A review setting out the steps necessary to create a mature, thriving, social impact investment market from a ‘bottom-up’ perspective.
This review sets out the state of play in providing capital for the social sector and puts forward practical solutions for its sustainable funding. Today’s social impact investment market is sufficiently evolved to see the interface between commercial institutions and the social sector become better informed and better understood:
• This is an emerging market that has passed a watershed with sufficient investment track record building to start attracting mainstream investment.
• It is a growth market. The social sector that produces so much public good, and which could produce more, is undercapitalised. An expanding new generation of social entrepreneurs is combining the values and motivations of the social sector with business acumen and they are proving their ability to use investment capital to increase their social impact and make their organisations more robust and sustainable at the same time.

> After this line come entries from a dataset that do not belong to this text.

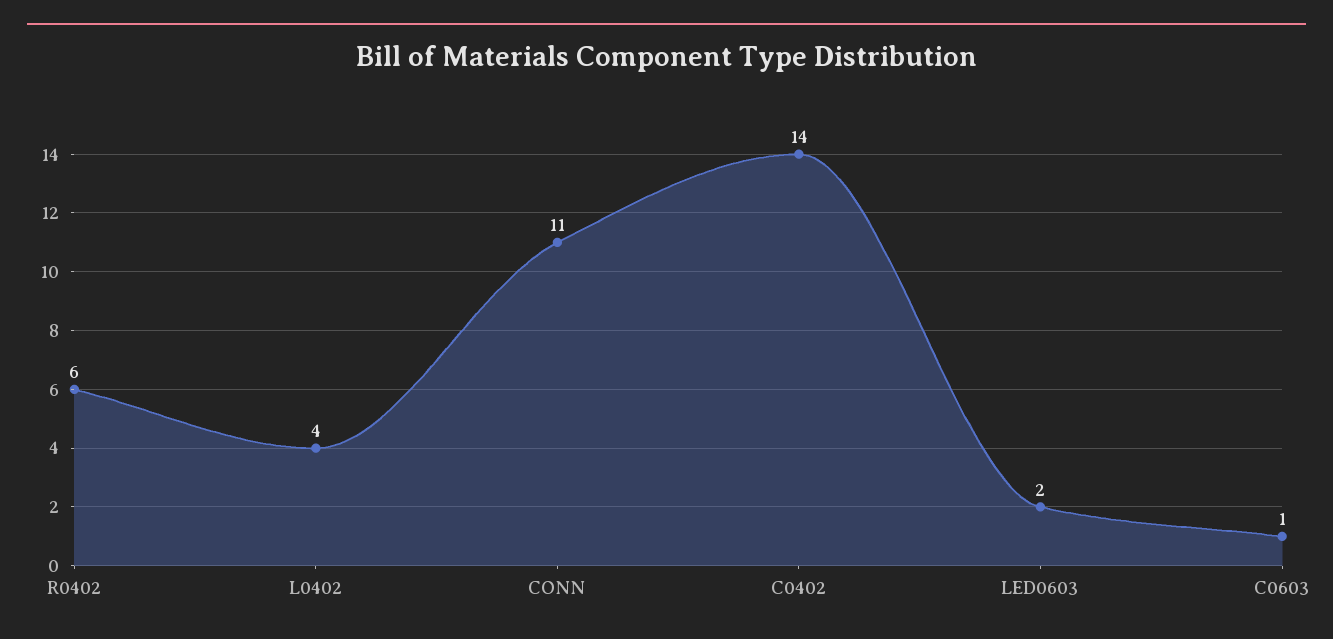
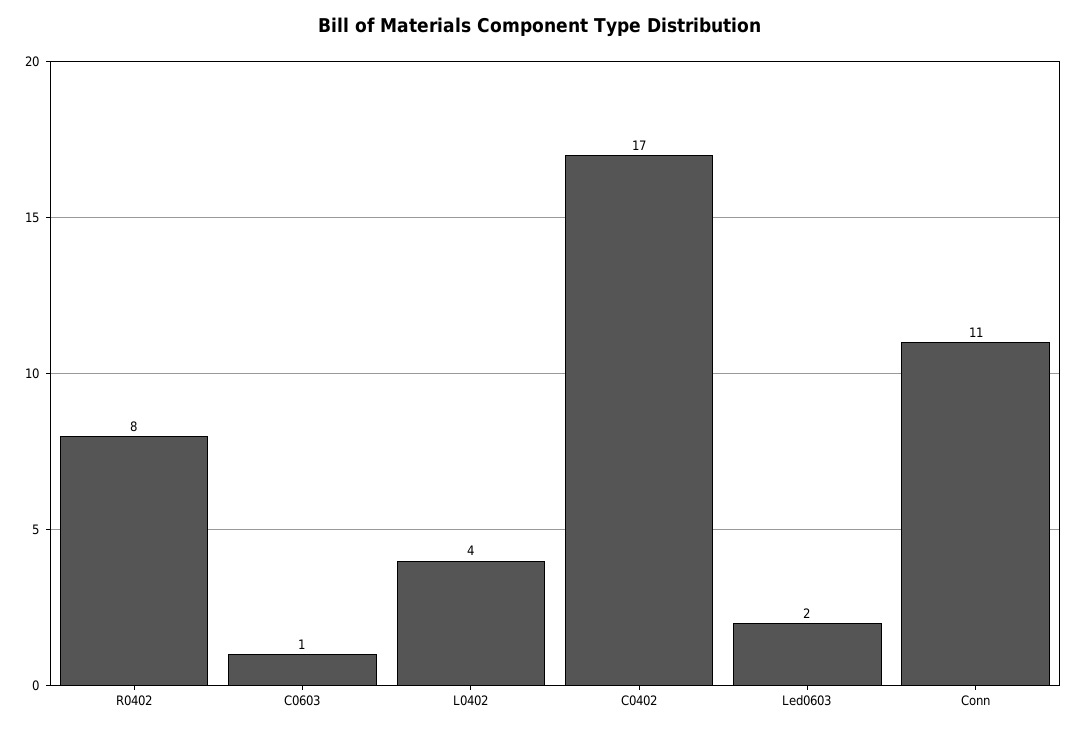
  {
-   "R0402": 6,
+   "R0402": 8,
    "L0402": 4,
    "CONN": 11,
-   "C0402": 14,
+   "C0402": 17,
    "LED0603": 2,
    "C0603": 1
  }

• The social sector, to maximise its potential for creating social benefit, needs a greater choice of capital suppliers and a broader range of funding products of different types and maturities. These products need to occur within an integrated capital market, which is able to bring together appropriate layers of risk capital with both development funding and working capital, and where speed to market and simplicity are often the virtues of successful funding transactions.

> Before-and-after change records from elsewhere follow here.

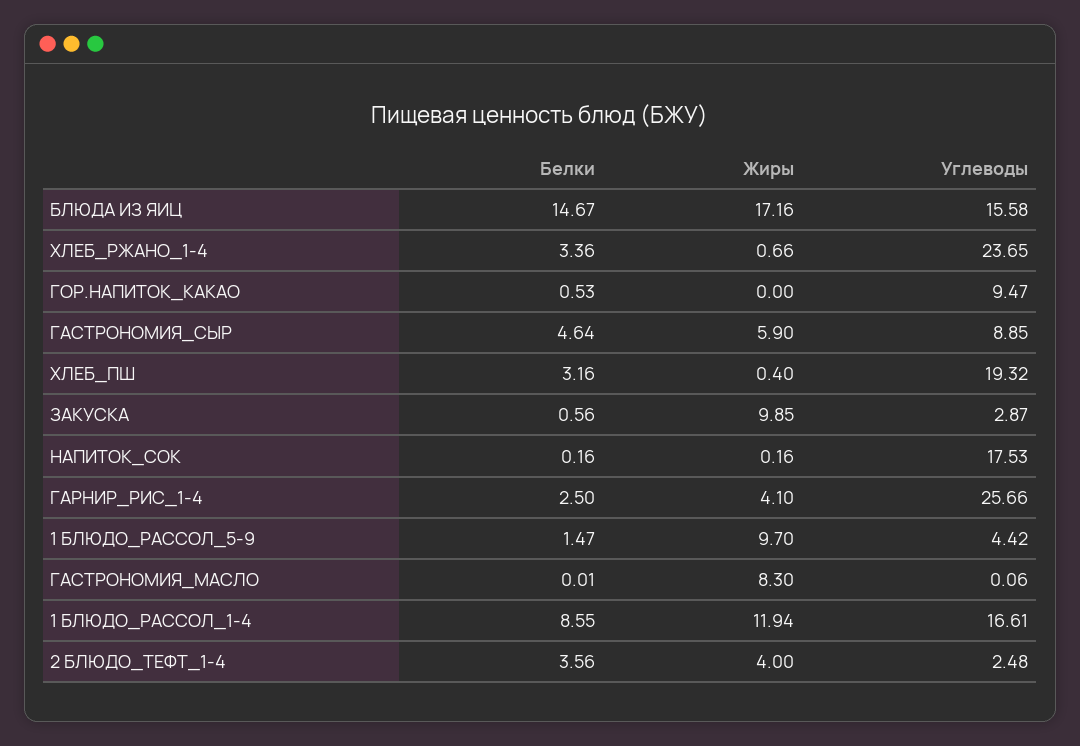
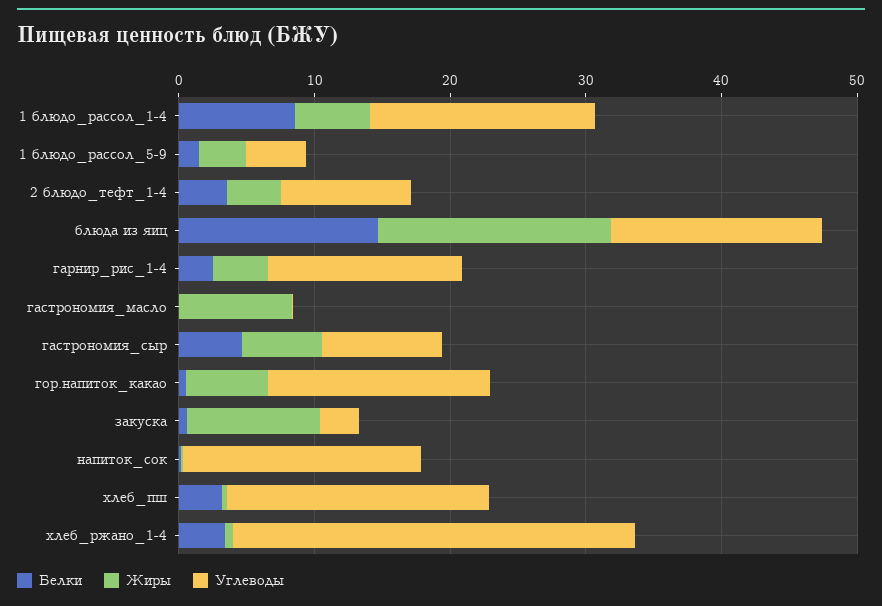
  {
    "Белки": {
      "БЛЮДА ИЗ ЯИЦ": 14.67,
      "ХЛЕБ_РЖАНО_1-4": 3.36,
      "ГОР.НАПИТОК_КАКАО": 0.53,
      "ГАСТРОНОМИЯ_СЫР": 4.64,
      "ХЛЕБ_ПШ": 3.16,
      "ЗАКУСКА": 0.56,
      "НАПИТОК_СОК": 0.16,
      "ГАРНИР_РИС_1-4": 2.5,
      "1 БЛЮДО_РАССОЛ_5-9": 1.47,
      "ГАСТРОНОМИЯ_МАСЛО": 0.01,
      "1 БЛЮДО_РАССОЛ_1-4": 8.55,
      "2 БЛЮДО_ТЕФТ_1-4": 3.56
    },
    "Жиры": {
      "БЛЮДА ИЗ ЯИЦ": 17.16,
      "ХЛЕБ_РЖАНО_1-4": 0.66,
-     "ГОР.НАПИТОК_КАКАО": 0,
+     "ГОР.НАПИТОК_КАКАО": 6,
      "ГАСТРОНОМИЯ_СЫР": 5.9,
      "ХЛЕБ_ПШ": 0.4,
      "ЗАКУСКА": 9.85,
      "НАПИТОК_СОК": 0.16,
      "ГАРНИР_РИС_1-4": 4.1,
-     "1 БЛЮДО_РАССОЛ_5-9": 9.7,
+     "1 БЛЮДО_РАССОЛ_5-9": 4,
      "ГАСТРОНОМИЯ_МАСЛО": 8.3,
-     "1 БЛЮДО_РАССОЛ_1-4": 11.94,
+     "1 БЛЮДО_РАССОЛ_1-4": 6,
      "2 БЛЮДО_ТЕФТ_1-4": 4
    },
    "Углеводы": {
      "БЛЮДА ИЗ ЯИЦ": 15.58,
-     "ХЛЕБ_РЖАНО_1-4": 23.65,
+     "ХЛЕБ_РЖАНО_1-4": 30,
-     "ГОР.НАПИТОК_КАКАО": 9.47,
+     "ГОР.НАПИТОК_КАКАО": 16,
      "ГАСТРОНОМИЯ_СЫР": 8.85,
      "ХЛЕБ_ПШ": 19.32,
      "ЗАКУСКА": 2.87,
      "НАПИТОК_СОК": 17.53,
-     "ГАРНИР_РИС_1-4": 25.66,
+     "ГАРНИР_РИС_1-4": 14,
      "1 БЛЮДО_РАССОЛ_5-9": 4.42,
      "ГАСТРОНОМИЯ_МАСЛО": 0.06,
      "1 БЛЮДО_РАССОЛ_1-4": 16.61,
-     "2 БЛЮДО_ТЕФТ_1-4": 2.48
+     "2 БЛЮДО_ТЕФТ_1-4": 10
    }
  }

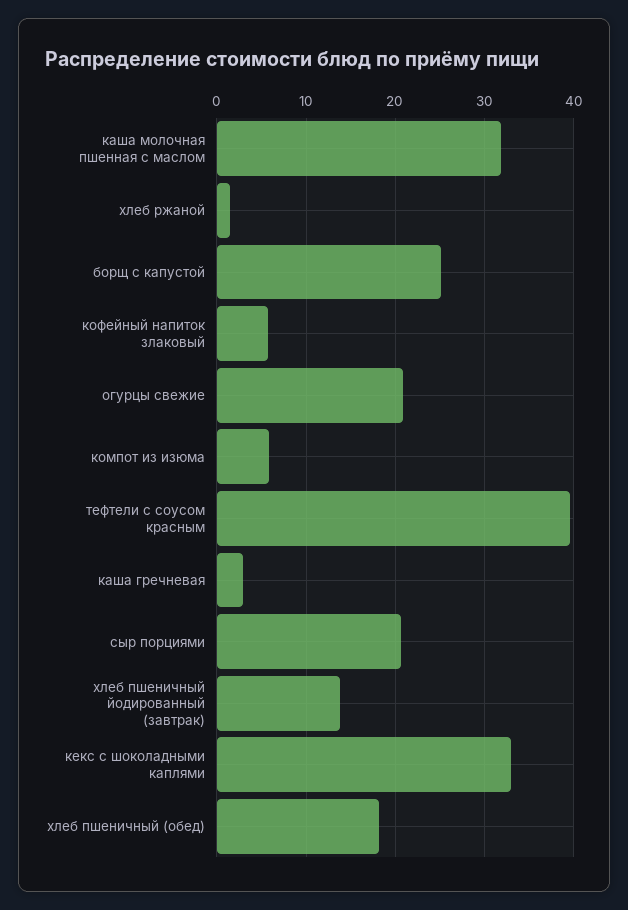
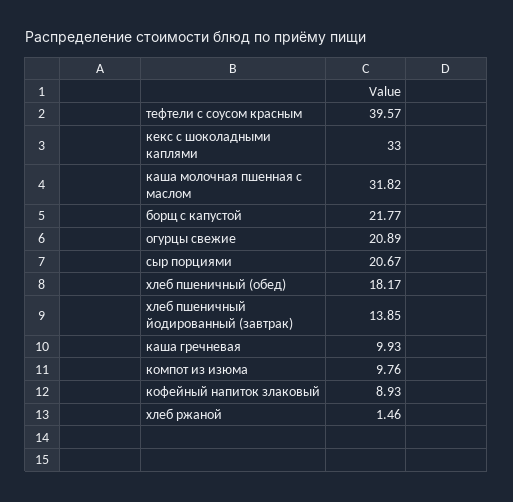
  {
    "каша молочная пшенная с маслом": 31.82,
    "хлеб ржаной": 1.46,
-   "борщ с капустой": 25,
+   "борщ с капустой": 21.77,
-   "кофейный напиток злаковый": 6,
+   "кофейный напиток злаковый": 8.93,
    "огурцы свежие": 20.89,
-   "компот из изюма": 6,
+   "компот из изюма": 9.76,
    "тефтели с соусом красным": 39.57,
-   "каша гречневая": 3,
+   "каша гречневая": 9.93,
    "сыр порциями": 20.67,
    "хлеб пшеничный йодированный (завтрак)": 13.85,
    "кекс с шоколадными каплями": 33,
    "хлеб пшеничный (обед)": 18.17
  }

• The social impact investment market is primarily an intermediate capital market, where investment capital has overlapping characteristics of equity and debt. Loan capital has a significant role to play alongside quasi-equity products, and philanthropic capital that is invested in organisations is a valuable enabler in attracting commercial investment capital.
• Social impact investment can offer investors sustainable financial return, assessable risk and the potential for diversification. It combines the UK’s record of a well-developed, not-for-profit, charitable and voluntary sector with its historic strengths in financial services.
This is an opportunity for social purpose organisations to secure sustainable, predictable and appropriate sources of funding as they increase their commercial discipline. Equally, for the financial services sector the opportunity is to mature a new alternative investment class with a large potential for growth and investment in new early-stage growth industries such as long-term care, preventative health and rehabilitative skills and training. The UK should have a leading role in this exciting new emerging market and could be an unparalleled global centre for social impact investing.